柴榮跟大臣們商議此事。有人說:"夏州是邊關重鎮,中原朝廷曆來都對它格外優待,府州地方褊狹,利害得失,沒有那麼嚴重。不妨暫且安撫李彝殷,可保大局。"柴榮不同意。他說:"折德扆多年來,盡忠報國,努力作戰,一直主動抵禦北漢劉氏,怎麼能一下子拋棄他呢!夏州不過出產羊馬,但交易其他物資,全部仰仗中原。跟他斷絕關係,他還能有何作為?"折德扆,是折從阮的兒子。折從阮以來,曆經後晉、後漢,父子倆獨據府州,控扼西北。到了後周時代,又多次協助中原牽製北漢。折德扆曾率師攻下屬於河東劉崇的一個城鎮,斬河東士卒數百人。他的弟弟也曾主動出擊北漢,屢有斬獲,甚至擒殺了河東的兩員將領。他還屢次請求"入朝",也即放棄兵權。但周世宗沒有答應他。折德扆的女兒嫁給了楊業,就是傳說中的佘太君。佘、折,可能是同源姓氏。

周世宗大義凜然,不願意放棄老朋友,於是派遣供奉官帶著詔書,到夏州去責問李彝殷,李彝殷在義正詞嚴的供奉官麵前,有了驚惶,連忙認罪道歉。一場風波化為烏有。

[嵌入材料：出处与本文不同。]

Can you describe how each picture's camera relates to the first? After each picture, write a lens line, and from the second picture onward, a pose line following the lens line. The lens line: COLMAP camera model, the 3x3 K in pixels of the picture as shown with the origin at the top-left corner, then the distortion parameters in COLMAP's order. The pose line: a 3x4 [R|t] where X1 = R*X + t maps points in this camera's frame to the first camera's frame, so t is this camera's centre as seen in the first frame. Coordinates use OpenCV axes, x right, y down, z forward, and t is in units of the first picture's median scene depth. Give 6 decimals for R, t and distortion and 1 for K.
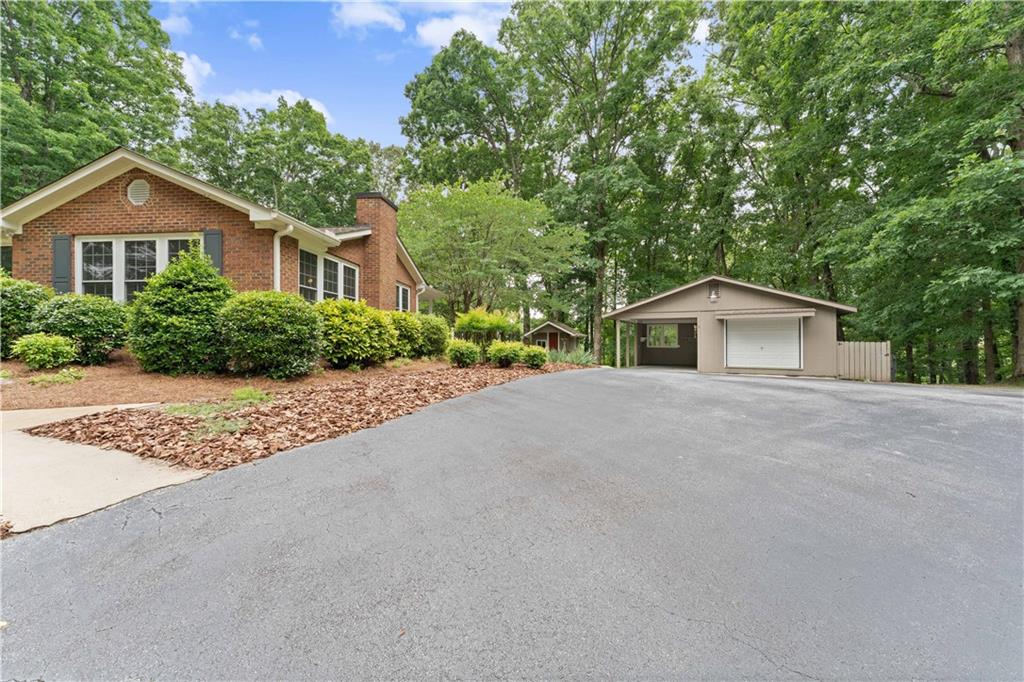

李彝殷就是夏州定難節度使李彝超的弟弟。李彝超死後,李彝殷做了定難節度使。其實在夏州各位節度使中,李彝殷是對中原朝廷很友好忠誠的一位黨項族首領。後晉石重貴時,抗擊契丹,他還主動出擊,從戰略上牽製了契丹的力量。一直到大宋建立,他也是長期接受中原節製的邊帥。後唐、後晉、後周、大宋,也都待他不薄。晉出帝石重貴時,還給他加官檢校太師。有一年秋天,他的兄弟,綏州刺史(治所在今陝西綏德)李彝敏,糾集黨羽作亂,被李彝殷擊敗。李彝敏逃往延州(今陝西延安)。李彝殷捉住了他,按照朝廷規定,處理刺史大臣應該由朝廷決斷,他就將這位作亂的兄弟送到了京師汴梁。但出帝為了討好邊帥李彝殷,又將這個倒黴的刺史兄弟送到了夏州。李彝殷這才將他處斬。北宋建隆元年(960)春,太祖趙匡胤下製,加李彝殷守太尉,為避趙匡胤父親趙弘殷的名諱,李彝殷還改名李彝興。北漢劉承鈞聯合代北諸部進攻麟州時,李彝殷還派遣部將會同諸鎮,起兵抵禦,擊敗北漢軍。之後,又向大宋朝廷獻馬三百匹。太祖知道這些事情後,大喜。當即將正在給自己定做的一條玉帶賜給李彝殷,並且問獻馬的府州使者:"你們家大帥腹圍是多少啊?"來使回答:"府帥腰腹甚大。"太祖笑說:"你們元帥真是有福人啊!"就製作了玉帶,讓使者帶給李彝殷了。

乾德五年(967)秋,李彝殷病故,老趙還為他"廢朝三日",並贈他為太師,追封夏王。

李彝殷始終沒有反叛朝廷的意思。這一次風波,很像是一次"撒嬌"。

周世宗治盜有術

解決了李彝殷問題,周世宗又開始矚目於禁軍質量建設。梁唐晉漢以來,禁軍士兵,待遇較一般軍士優厚,故多有憑借種種人情進來充數的,曆屆禁軍司令官,都不認真簡選,隻為了息事寧人,擔心傷害人情。因此軍中瘦弱年老的很多。這些老兵又很驕橫,往往不聽命令,幾乎無法使用。每遇大敵,非逃即降,各朝所以社稷淪亡,這也是一個原因。